-- Provided material follows --

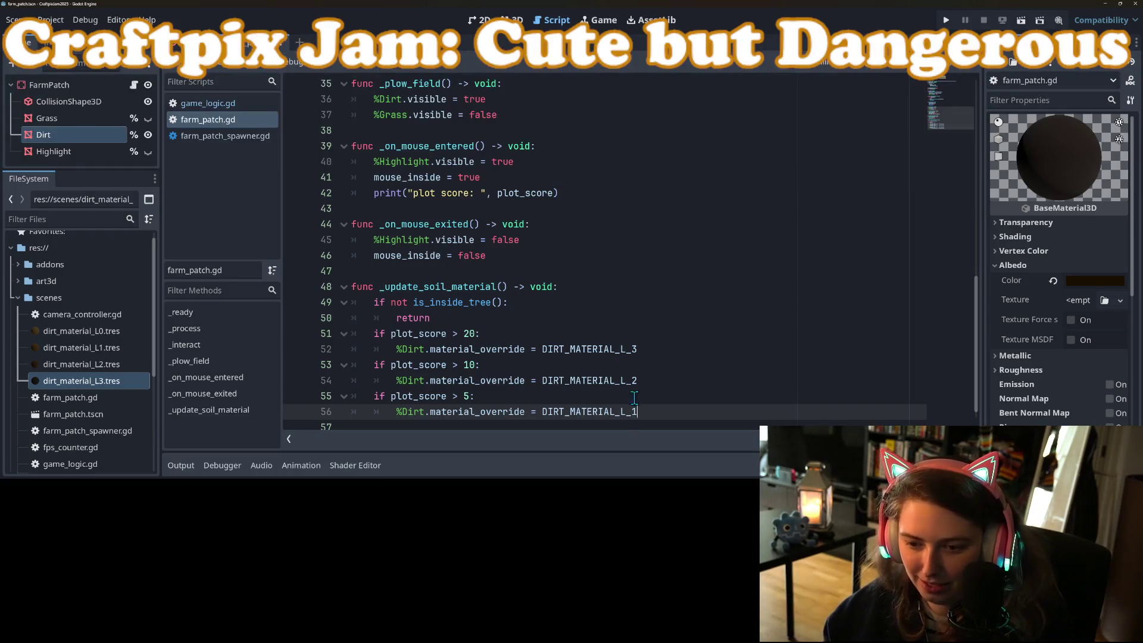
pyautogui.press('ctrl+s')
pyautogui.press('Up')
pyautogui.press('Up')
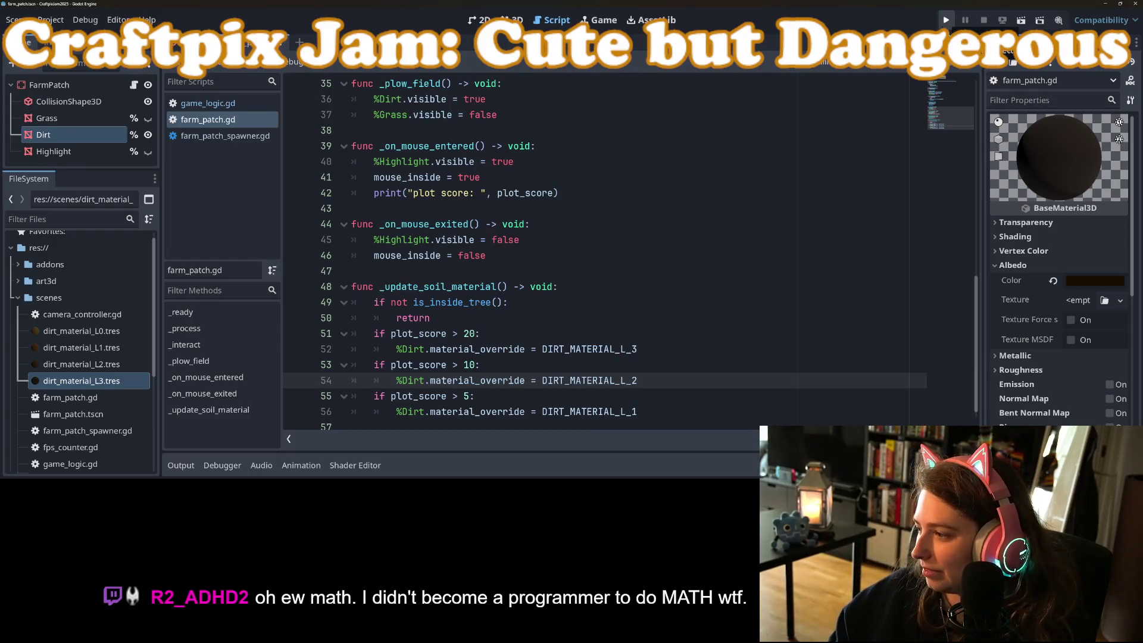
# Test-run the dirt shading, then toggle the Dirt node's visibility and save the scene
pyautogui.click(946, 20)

-- Provided material concluded --
-- Provided material follows --

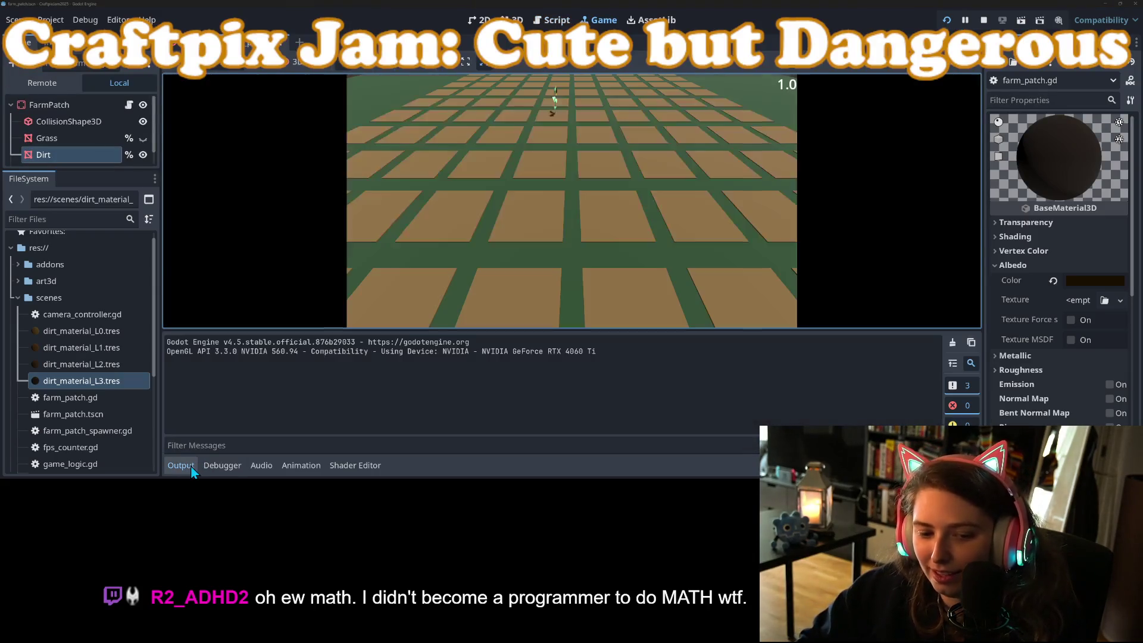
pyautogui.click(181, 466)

-- Provided material concluded --
-- Provided material follows --

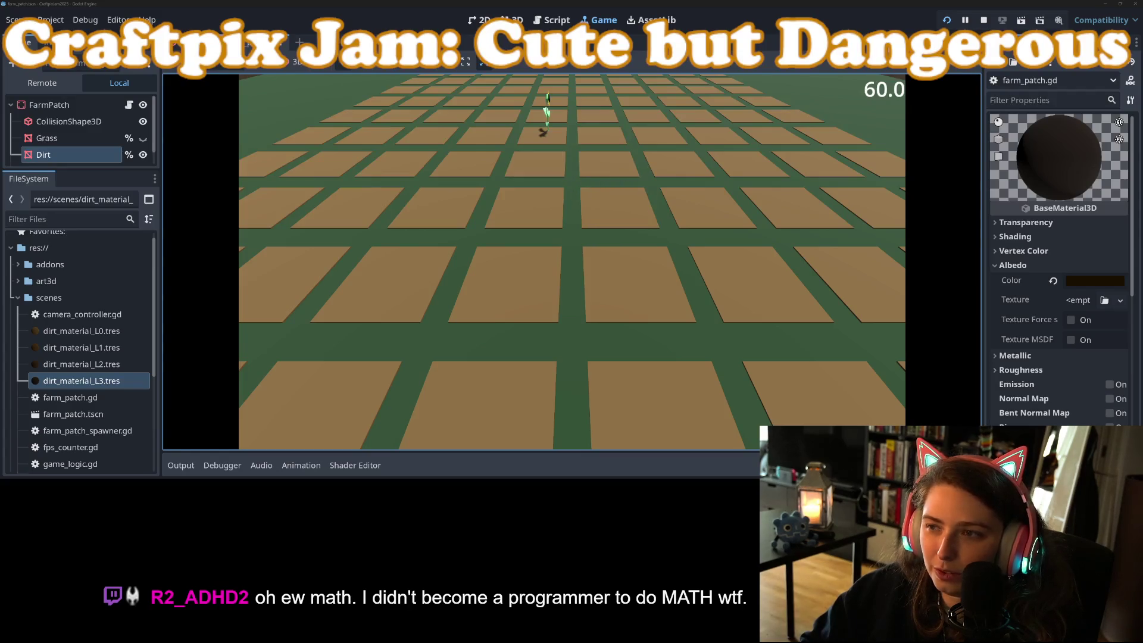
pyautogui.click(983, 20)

-- Provided material concluded --

Scan the data above and copy every line with "pyautogui" in it.

pyautogui.press('ctrl+s')
pyautogui.press('Up')
pyautogui.press('Up')
pyautogui.click(946, 20)
pyautogui.click(181, 466)
pyautogui.click(983, 20)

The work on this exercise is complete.